The book has a number of things to recommend it. In focussing clearly on the Lesbia cycle, it provides some new perspectives on these most frequently read of Catullus’ works. Well organized according to content, the work affords summaries of theoretical material and of previously made points to assist comprehension throughout the work, and the author is careful to provide appropriate referencing to Chapter One’s exposition of Plato, Freud and Lacan, something quite helpful for the non-specialist wishing to fathom the intricacies of modern literary theory as applied to an ancient text. Passages in Latin and Greek are translated into English (although some individual words in the text are not). The footnotes are quite extensive (149-181), further elucidating many controversial aspects of the Catullan corpus or current theoretical issues. The index is comprehensive.
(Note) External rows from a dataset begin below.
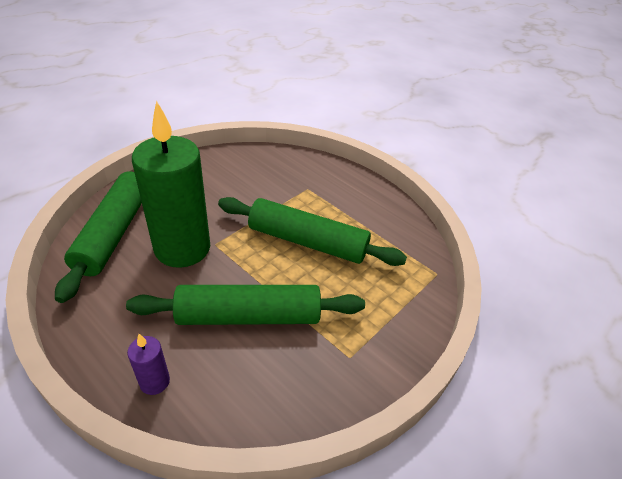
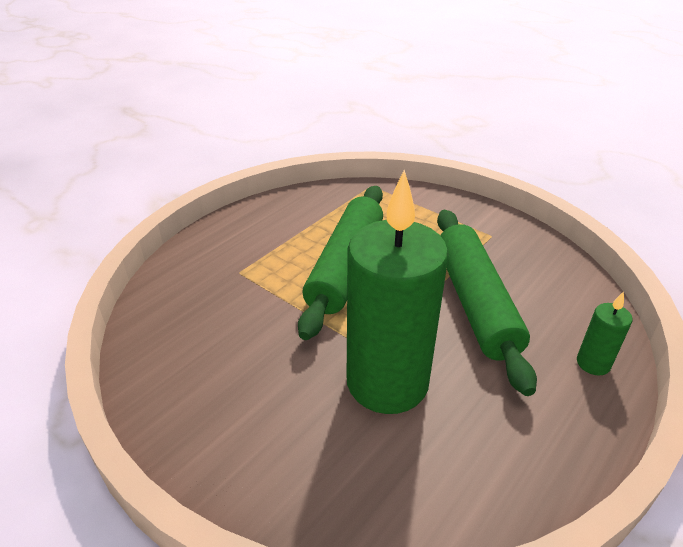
camera: 90 degrees left, 5 degrees down
green rolling pin [55,171,142,303] -> none
purple candle [127,334,170,395] -> green candle [577,291,632,375]

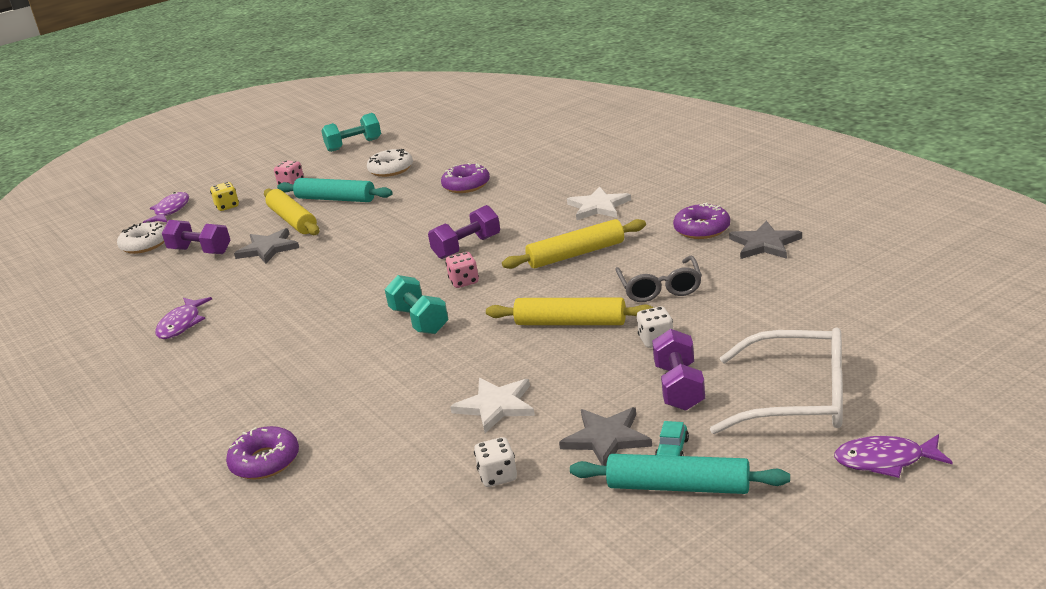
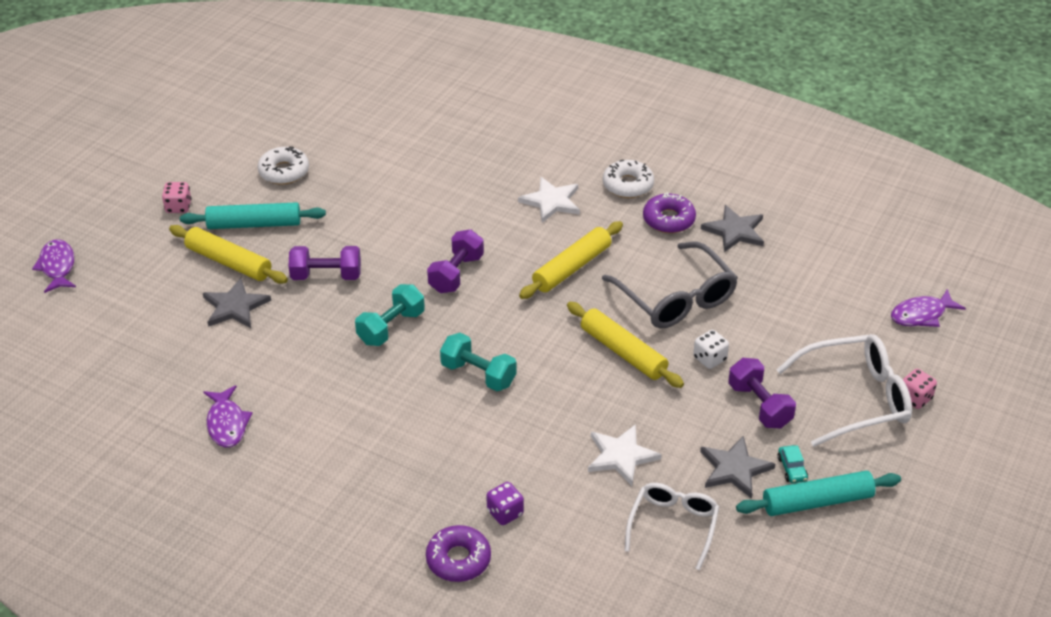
camera: 30 degrees left, 15 degrees up
white donut [117,221,165,254] -> white donut moved to [603,160,654,198]
purple dumbbell [162,220,231,254] -> purple dumbbell moved to [289,246,361,280]
yellow dice [210,182,239,211] -> none
turquoise dumbbell [321,113,381,152] -> turquoise dumbbell moved to [355,284,425,346]
purple donut [441,163,490,193] -> none
pink dice [445,252,479,288] -> pink dice moved to [903,369,937,409]
white dice [474,437,517,487] -> white glasses [625,483,719,570]
yellow rolling pin [486,297,654,325] -> yellow rolling pin turned 60 degrees clockwise [567,302,684,388]
grey glasses [615,256,702,302] -> grey glasses [602,242,738,328], size x1.50
purple fish [834,434,953,478] -> purple fish moved to [891,289,966,327]
none -> purple dice [486,482,524,525]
The book is not all that easy to read, however, and some aspects of both content and style make the work difficult for the general reader. One problem is that the accumulation of specialized vocabulary (e.g., objet a) and Janan’s complexity of expression at some points become very daunting. As a result, despite the author’s attempts in Chapter One to explain fully the foundations upon which she builds her argument and presentation, in many instances rereading passages becomes necessary to ascertain meaning. In this case a glossary of terms for easy reference would have been helpful.
In sum, while When the Lamp is Shattered provides the reader with much thought-provoking material about ways to view Catullan verse, it is a complex and demanding work as well. Thus, it reflects, perhaps unwittingly, what its author has suggested the Catullan corpus requires of us: “continual rereading” (145).